Depois da Previdência, governo vai propor fim da unicidade sindical
Ilustração: ABRH Brasil

Depois da reforma da Previdência Social, o governo Jair Bolsonaro vai propor mudanças em outro ponto polêmico, dentro da linha de sua agenda liberal. O secretário de Previdência Social e Trabalho, Rogério Marinho, disse ao blog que a ideia é propor o fim da unicidade sindical, sistema em vigor hoje e no qual um só sindicato representa uma categoria numa região do país.

“Vamos propor o fim da unicidade sindical para criar mais concorrência entre os sindicatos, beneficiando os trabalhadores, que poderão escolher aquela entidade que defende de forma mais eficaz seus direitos”, afirmou ele.

O secretário diz que, hoje, a realidade brasileira é que existe um cartório de sindicatos no país, com trabalhadores dependendo apenas de uma entidade, que nem sempre os representa adequadamente.

“Vamos acabar com esse cartório, o que vai inclusive beneficiar os sindicatos profissionais e mais bem organizados no país, que realmente defendem os direitos dos trabalhadores”, acrescentou.

Marinho afirmou, porém, que a proposta não será enviada agora ao Congresso Nacional. “Depois de aprovar a Previdência, porque agora vai gerar mais turbulência e nossa prioridade é a mudança nas regras de aposentadoria do país”, complementou.

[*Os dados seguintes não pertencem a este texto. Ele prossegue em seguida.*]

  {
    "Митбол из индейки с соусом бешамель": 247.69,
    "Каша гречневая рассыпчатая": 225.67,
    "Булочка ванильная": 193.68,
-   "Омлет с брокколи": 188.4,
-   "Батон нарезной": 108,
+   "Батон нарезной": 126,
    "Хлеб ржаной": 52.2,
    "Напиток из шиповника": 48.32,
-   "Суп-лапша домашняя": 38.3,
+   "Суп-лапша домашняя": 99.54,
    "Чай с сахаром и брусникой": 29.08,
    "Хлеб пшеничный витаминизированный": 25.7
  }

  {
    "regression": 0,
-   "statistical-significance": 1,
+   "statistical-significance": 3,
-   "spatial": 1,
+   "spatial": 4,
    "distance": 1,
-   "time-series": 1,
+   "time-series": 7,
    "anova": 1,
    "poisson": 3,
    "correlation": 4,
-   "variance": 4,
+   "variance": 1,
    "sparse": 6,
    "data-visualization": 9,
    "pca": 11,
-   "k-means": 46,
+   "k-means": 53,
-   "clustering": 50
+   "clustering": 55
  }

A medida, segundo Marinho, é sequência da agenda liberal do governo Bolsonaro, que editou nos últimos dias medida provisória deixando claro que a decisão de pagar a contribuição sindical é “individual”, de cada trabalhador, que precisa da sua autorização e com pagamento via boleto bancário.

Segundo o secretário, juízes do trabalho estavam referendando decisões de sindicatos de aprovar a cobrança da contribuição em assembleias coletivas sob o argumento de que a reforma trabalhista não fala em decisão individual e contribuição individual dos trabalhadores, brecha que estava sendo usada por sindicatos para aprovar a cobrança de toda categoria por meio de desconto em folha de pagamento.

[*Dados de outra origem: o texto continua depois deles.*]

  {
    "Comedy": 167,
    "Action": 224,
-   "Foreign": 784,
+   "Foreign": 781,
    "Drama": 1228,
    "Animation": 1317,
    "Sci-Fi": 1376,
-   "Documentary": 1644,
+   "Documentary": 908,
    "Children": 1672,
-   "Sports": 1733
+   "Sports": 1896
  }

Na avaliação do governo, alguns juízes e sindicatos estavam burlando a reforma trabalhista, indo contra o que os parlamentares aprovaram durante o governo do ex-presidente Temer. Por isso, a decisão de editar a MP deixando claro que a contribuição depende de autorização individual do trabalhador e não pode ser feito desconto em folha.

Análise da notícia (realizada pelo DIAP)

O tema unicidade x pluralidade sindical é recorrente no movimento sindical. E mais desune que une, sobretudo neste momento de grandes e controversas provações pelo qual passa a luta dos trabalhadores, num ambiente de retração econômica e de direitos mitigados pela Reforma Trabalhista.

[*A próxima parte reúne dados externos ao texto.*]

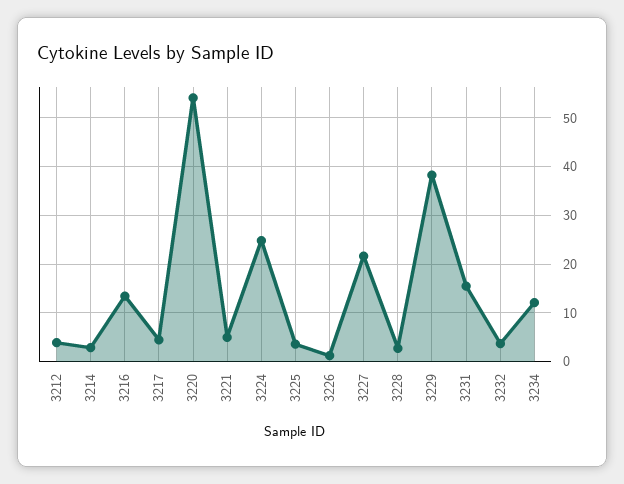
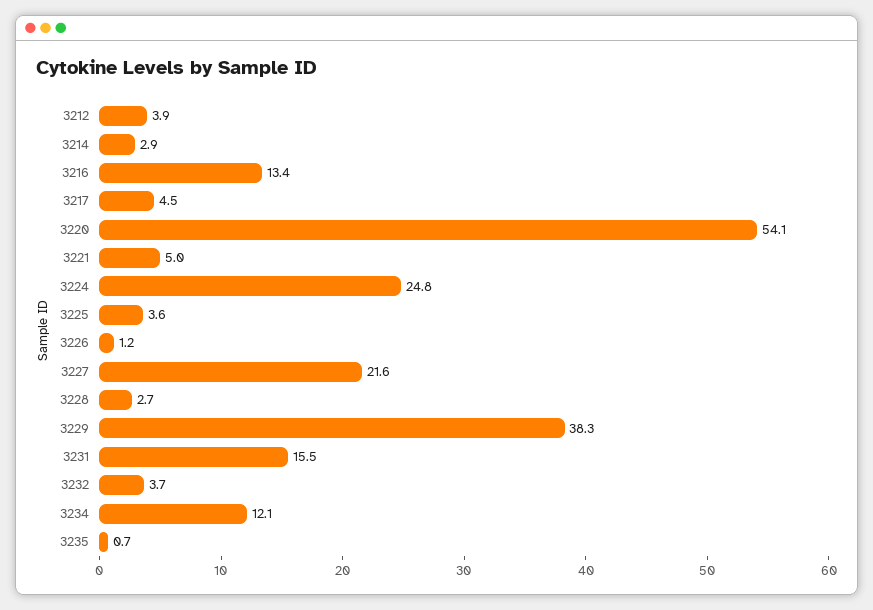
  {
    "3212": 3.9,
    "3214": 2.9,
    "3216": 13.4,
    "3217": 4.5,
    "3220": 54.1,
    "3221": 5,
    "3224": 24.8,
    "3225": 3.6,
    "3226": 1.2,
    "3227": 21.6,
    "3228": 2.7,
    "3229": 38.3,
    "3231": 15.5,
    "3232": 3.7,
-   "3234": 12.1
+   "3234": 12.1,
+   "3235": 0.7
  }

Os vários matizes do movimento sindical têm também concepções diferentes de sistema de organização. Assim, o tema sempre colocou politicamente as várias tendências, em divergência em relação ao sistema que melhor poderia atender à organização e estruturação sindicais.

A controversa agenda colocada pelo secretário especial de Previdência e Trabalho, ex-deputado Rogério Marinho, relator da Reforma Trabalhista na Câmara os Deputados, tem o objetivo de levar desalento e criar divergências no movimento.

O secretário não está querendo ajudar o movimento sindical. Pelo contrário! Ele quer fragilizar mais ainda as entidades e coloca-las de joelhos diante da agenda do governo, com uma reforma da Previdência, cujo objetivo é privatizar o maior fundo público do País.

Desse modo, o objetivo do governo, tendo à frente o secretário de Previdência e Trabalho, ao colocar o tema na mídia, é prejudicar os trabalhadores e as organizações sindicais.

Por fim, mas não menos importante, a discussão central, a mais importante nesta conjuntura é a manutenção e sobrevivência do movimento sindical, e não qual a melhor ou mais eficaz forma de organização.